Jest wszystko to, co w gamedevowych mitach dobrze wygląda. Jeden człowiek, który potrafi wszystko. Pracuje nad grą przez trzy lata, wydaje ją, cenę ustala na 15 dolarów, co daje około 60 złotych.

Mityczne zyski, a zarobki w naszym kraju

Przenieśmy się na chwilę na nasze piękne podwórko. Załóżmy, że naszemu przykładowemu twórcy zależy na tym, aby osiągać minimalną krajową netto na miesiąc. Od stycznia 2020 jest to 1 878 złotych netto.

Popatrzmy na sprzedaż gry. Do kieszeni twórcy nie wpada 60 złotych za każdą zakupioną kopię. Steam też musi coś dostać i chętnie wyciąga rękę po 30% ceny gry, co oznacza, że w tym przypadku twórca dostanie 40 złotych od każdej sprzedanej kopii. Do tego trzeba jeszcze doliczyć podatki i ewentualny podział zysków z wydawcą. Hugo Cardoso, twórca gry „Battle Royale Tycoon”, podzielił się następującymi liczbami. Sprzedał 15 000 kopii, wliczając 9 miesięcy wczesnego dostępu. Swój przychód brutto ocenił na 120 000 dolarów, ale akapit niżej, przyznał, że po podliczeniu wszystkich zobowiązań zostało mu 50 000 dolarów netto.

Nad tytułem pracował przez 17 miesięcy. Ten czas również należy uwzględnić, ponieważ jest formą inwestycji i sam twierdzi, że udało mu się zarobić na tej produkcji – niekoniecznie mityczne zyski. Dlatego warto zweryfikować historię opisaną w poprzednim akapicie.

Samo założenie, że chcecie zarabiać minimalną krajową w skali miesiąca, jest niewystarczające. To krótkowzroczność.

Do kosztów produkcji należy doliczyć także inwestycje poczynione w trakcie tworzenia gry. Ten czas przed sprzedażą, niezależnie od jego długości. Dla jednej osoby będzie to siedemnaście miesięcy, a dla innej trzydzieści sześć.

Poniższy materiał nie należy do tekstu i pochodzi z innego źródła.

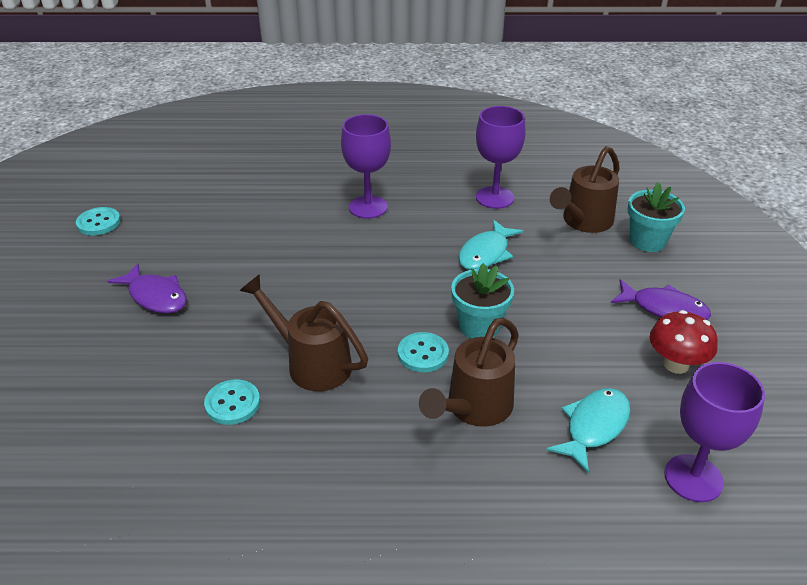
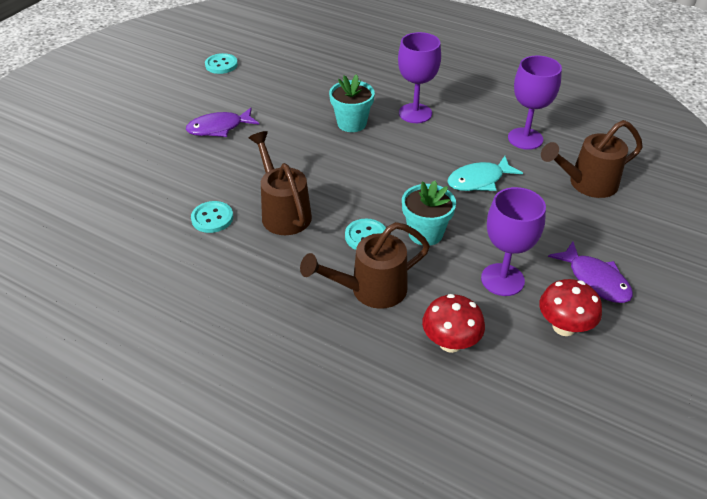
camera: 30 degrees right, 5 degrees up
purple fish [107,263,187,314] -> purple fish turned 90 degrees clockwise [186,108,259,137]
turquoise fish [546,388,630,474] -> red mushroom [422,294,485,353]
turquoise flower pot [628,183,685,252] -> turquoise flower pot moved to [329,74,375,132]
purple goblet [664,362,765,502] -> purple goblet moved to [481,187,546,296]

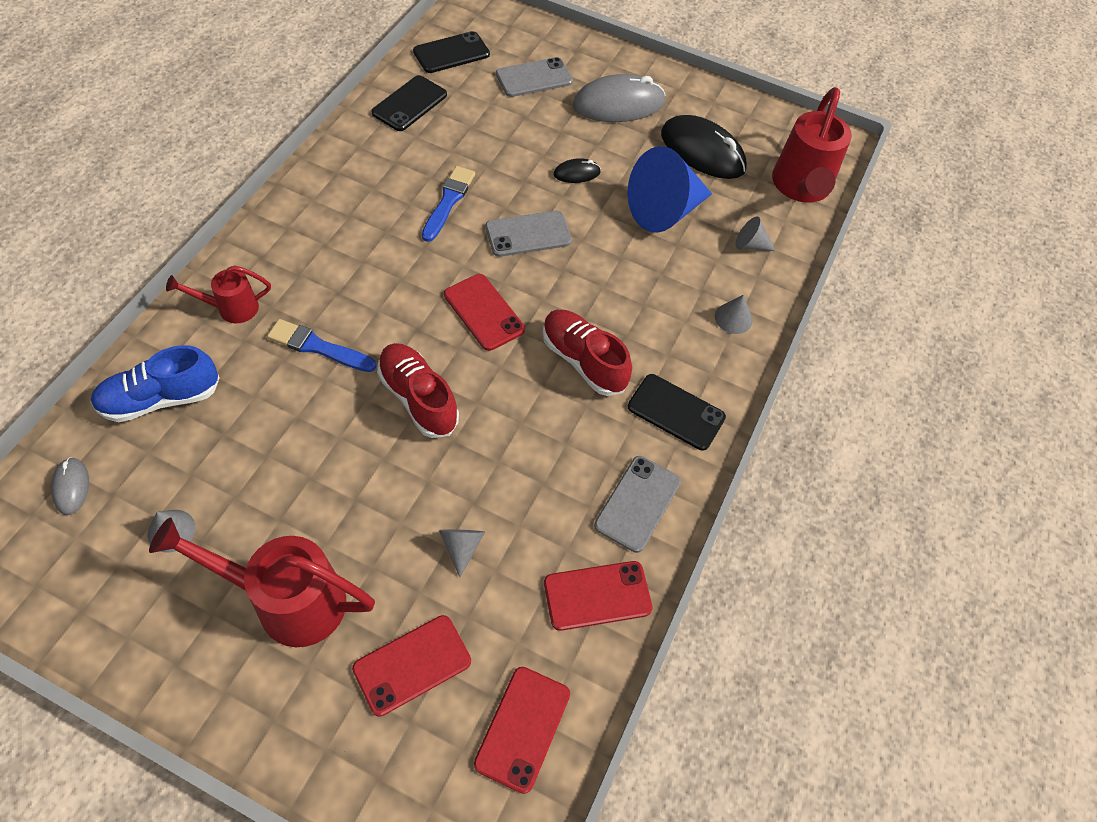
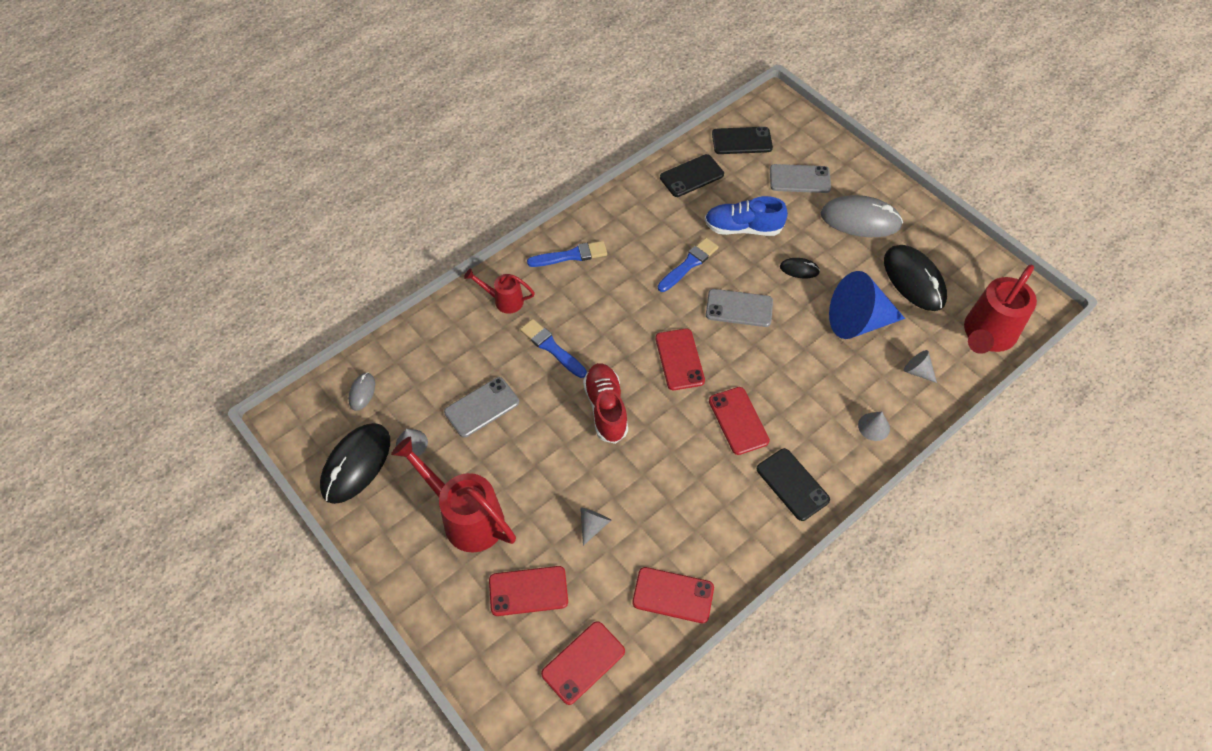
camera: 30 degrees right, 0 degrees up
blue shoe [91,345,220,422] -> blue shoe moved to [705,196,788,236]
red shoe [543,310,632,396] -> red phone [709,387,770,455]
grey phone [594,456,681,553] -> grey phone moved to [444,377,519,437]
none -> black mouse [320,423,390,504]
none -> blue brush [527,241,607,267]

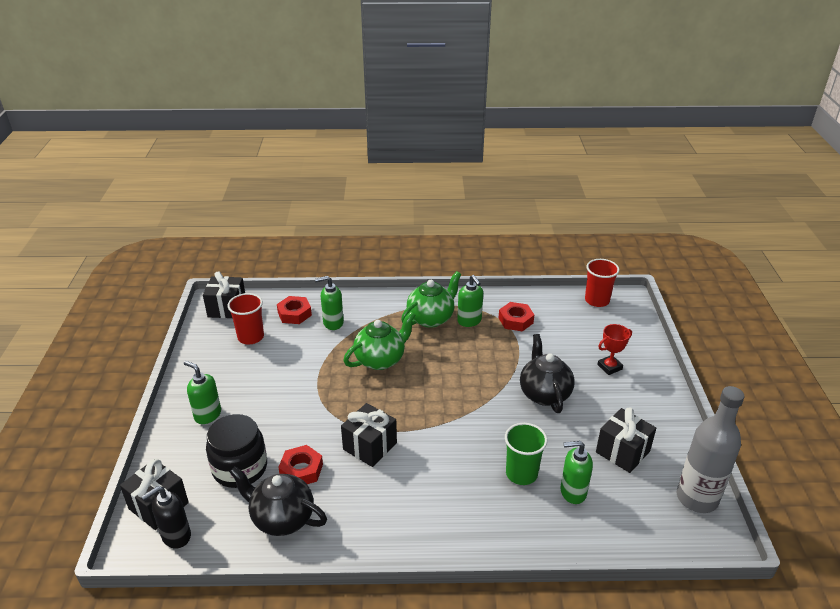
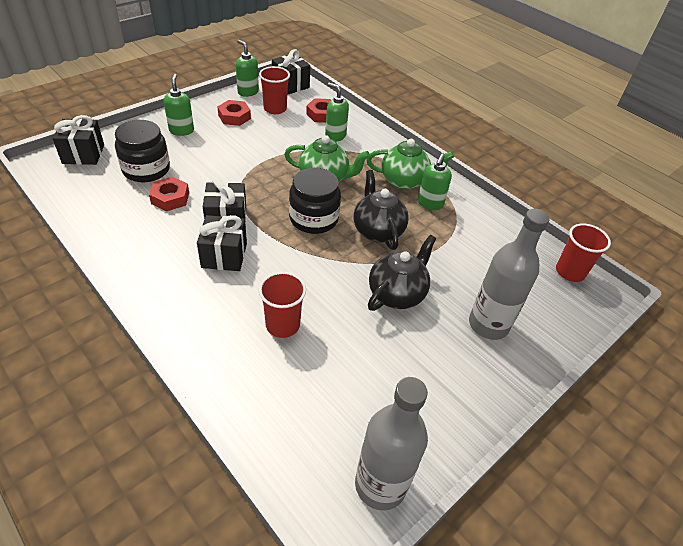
camera: 45 degrees right, 10 degrees up
black soap dispenser [141,486,191,548] -> none
black teapot [230,466,327,536] -> black teapot moved to [354,170,409,250]
red nut [499,302,534,332] -> red nut moved to [217,100,251,126]
green cup [505,423,548,485] -> red cup [259,272,306,338]
green soap dispenser [560,441,593,504] -> green soap dispenser moved to [236,40,259,97]
black gift [596,407,656,473] -> black gift moved to [197,215,247,271]
red trophy [597,324,632,375] -> grey bottle [469,209,550,340]
none -> black jar [289,168,341,234]

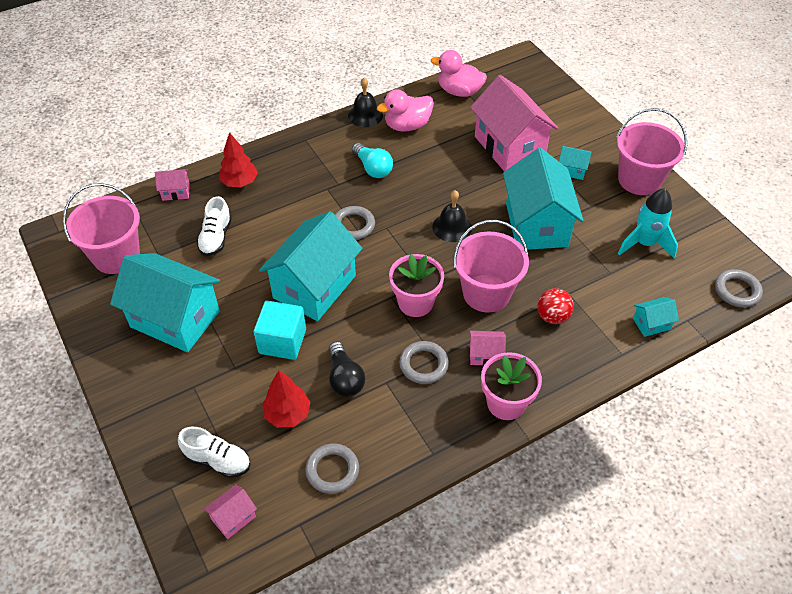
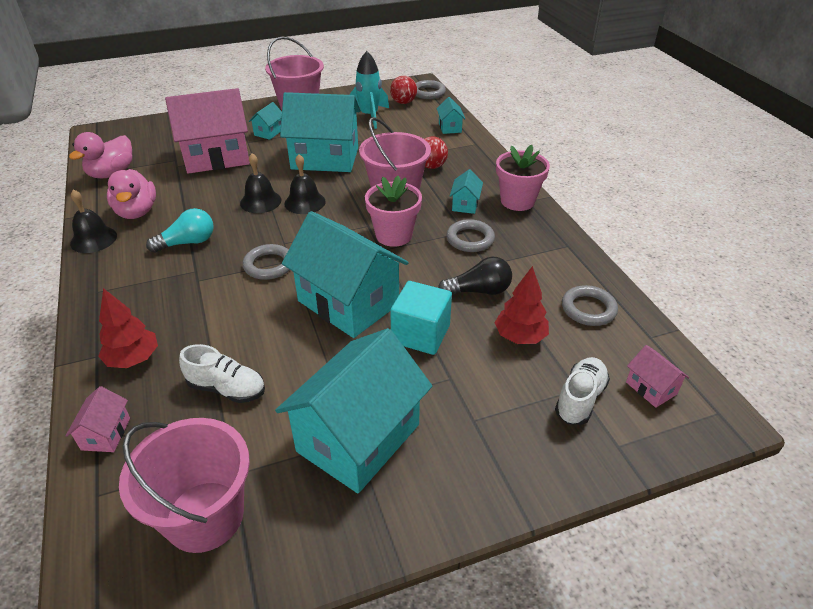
camera: 80 degrees left, 10 degrees down
pink house [469,331,506,366] -> turquoise house [450,169,483,214]
none -> black bell [240,153,281,213]
none -> red ball [390,76,417,104]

To trzeba uwzględnić, aby jasno stwierdzić, czy dany tytuł był sukcesem finansowym. Załóżmy, że miesięczny koszt produkcji został ustalony na 1800 złotych, czyli w okolicy obecnej minimalnej krajowej netto. Trzymajmy się wcześniej wspomnianych trzech lat, co daje 64 800 złotych kosztów. Do momentu wydania. Co to oznacza?

Aby zacząć zarabiać, trzeba najpierw pokryć koszt inwestycji. W tym przypadku wyłącznie z uwzględnieniem prowizji dla Steama (co daje 40 złotych z 60), koniecznie jest sprzedanie przynajmniej 1 620 sztuk, aby wyjść na czysto. Dopiero od tego momentu można mówić o zarabianiu. Wróćmy do wątku opublikowanego przez Kristi Anderson. Postanowiła sięgnąć po dane sprzedaży trzech dobrych tytułów gier indie. Nie opublikowała ich nazw, ponieważ ta funkcja jest płatna, ale podzieliła się informacją dotyczącą liczby sprzedanych kopii.

R E K L A M A

Średnia wyniosła 4 666 sztuk. Przypomnę, że nasz przykładowy twórca wychodzi na 0 dopiero gdy sprzeda 1 620 kopii. Aż chciałoby się przeliczyć przychód ze sprzedanych 3 000, ale świat nie jest taki piękny.

Po pierwsze – Kristi Anderson zaprezentowała średnią dla dobrych, czyli wysoko ocenionych, gier niezależnych. Nigdzie nie jest powiedziane, że przykładowy twórca taką produkcję zrobił. A nawet jeżeli, to mógł zaniedbać marketing lub najzwyczajniej w świecie umknąć uwadze odbiorców. Po drugie – cena gry ulega zmianom. Mam na myśli wszelkiego rodzaju wyprzedaże na Steamie, które przyciągają klientów.

Odbiorcy często czekają do pierwszej przeceny, aby nabyć obserwowany tytuł, co oznacza, że nasz przykładowy twórca często dostaje mniej, niż 40 złotych od Steama.

Nigdy nie zakładajcie, że wystarczy Wam, jeżeli zarobicie minimalną krajową na swojej grze. Musicie brać pod uwagę koszty, a także to jak długo Wasza produkcja ma żyć. Zakładanie, że na pewno utrzymacie się przez wiele lat tylko z jednej produkcji, jest bardzo ryzykowne. Nie twierdzę, że jest niemożliwe, ale obawiam się, że przy obecnym nasyceniu rynku niezwykle wątpliwe.